In formula (4), NIQE (Natural Image Quality Evaluator) is based on the construction of a “quality aware” collection of statistical features based on a simple and successful space domain natural scene statistic (NSS) model. And Ma is an effective and efficient metric to assess the quality of super-resolution images based on human perception, it uses three types of low-level statistical features in both spatial and frequency domains to quantify super-resolved artifacts, and learn a two-stage regression model to predict the quality scores of super-resolution images. Figure 9 shows that a lower perceptual index indicates better perceptual quality. We can see that mathematically that distortion and perceptual quality are at odds with each other [10,11,12].

Fig. 9.
figure 9

The relationship between perceptual quality and distortion of images

The advantage of PI value is that different from the traditional image quality metrics. It can better match the senses of the human eye. Moreover, the GAN model itself tries to improve the sensory level of SR images. Therefore, using PI value as the metric can directly reflect the advantages of our MMSR framework.

4.2 Experiment Details

Since we need to classify the images into different parametric models for learning, we tested the training under different parameters, using the SRGAN model. Firstly, we input different texture complexity images into different models for training. We noticed that different types of images have different training effects under different model. In other words, in a limited training time, the training effect and the depth of the model are not necessarily positively correlated.

We choose the Python language to implement the framework. The classification module can divide the image into suitable block. In this experiment, we divide images into three types according to the TVAT value, and the images are sent to different GPU nodes to train. Finally, the whole image is merged into SR image. Our training time is shortened compared with 16-8 SRGAN [8] (i.e. standard SRGAN). The reconstruction effect of model trained by MMSR will not reduce obviously for most of the pictures, and the reconstruction effect of some pictures even increase. The training time of these three methods are listed in Table 3.

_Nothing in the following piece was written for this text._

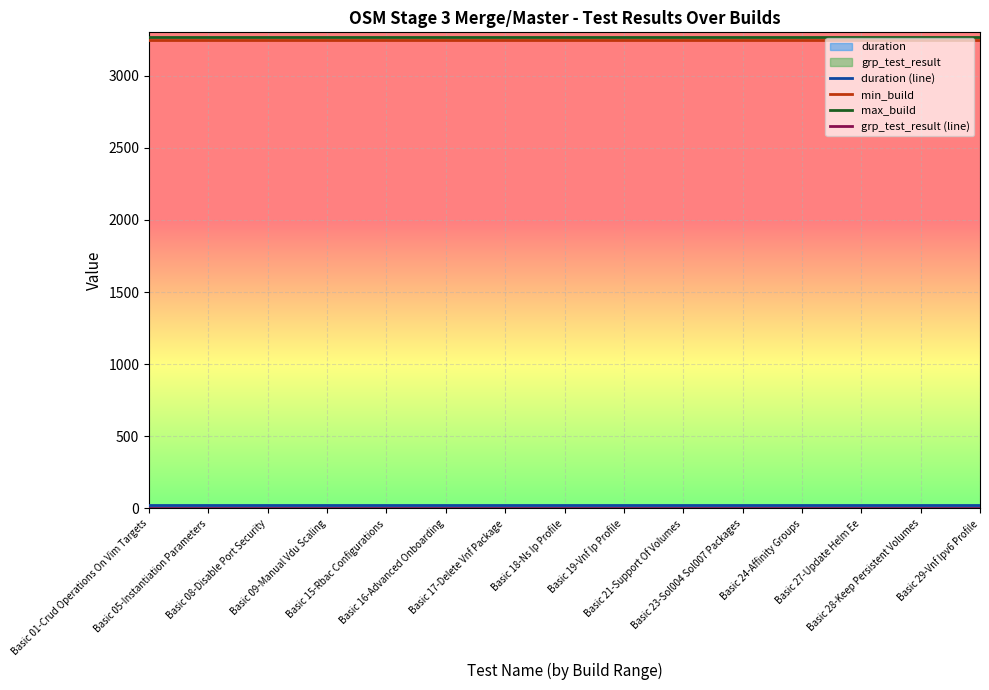

Is it true that duration (line) equals 33.4 at Basic 19-Vnf Ip Profile?

False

Table 3. Training time of different methods.

We trained all networks on PyTorch [14,15,16], which is an open source Python machine learning library based on Torch, used in the field of artificial intelligence. It can be seen the acceleration ratio of MMSR is about 1.62 on one GPU node. And when we use three GPU nodes for acceleration, the acceleration ratio of MMSR is about 2.9.

Figure 10 compares the reconstruction quality of MMSR with other methods. The smaller the value of PI is, the better the visual perception of the result image is, so we can find that the effect of the bicubic method is relatively poor, and the reconstruction effect of MMSR is not much different from that of SRGAN, and even achieves better results for some images (such as 4, 9 and 13).

Fig. 10.
figure 10

The comparison of reconstruction quality of different approaches.

5 Conclusions

This paper proposes MMSR, a general multi-model framework for super-resolution image reconstruction. The highlight of our work is to build a general-purpose framework to improve the training or reconstruction efficiency of SR. To implement this framework, we propose a classification method based on experiments (TVAT) to classify the training set. This classification method can divide images into several categories according to their texture characteristics, and we input the images into the most suitable model to train. Experimental results show that the proposed framework is efficient to train the models and do not have too much impact on the training effect. Moreover, because we can use different models in MMSR, our framework has wide applicability.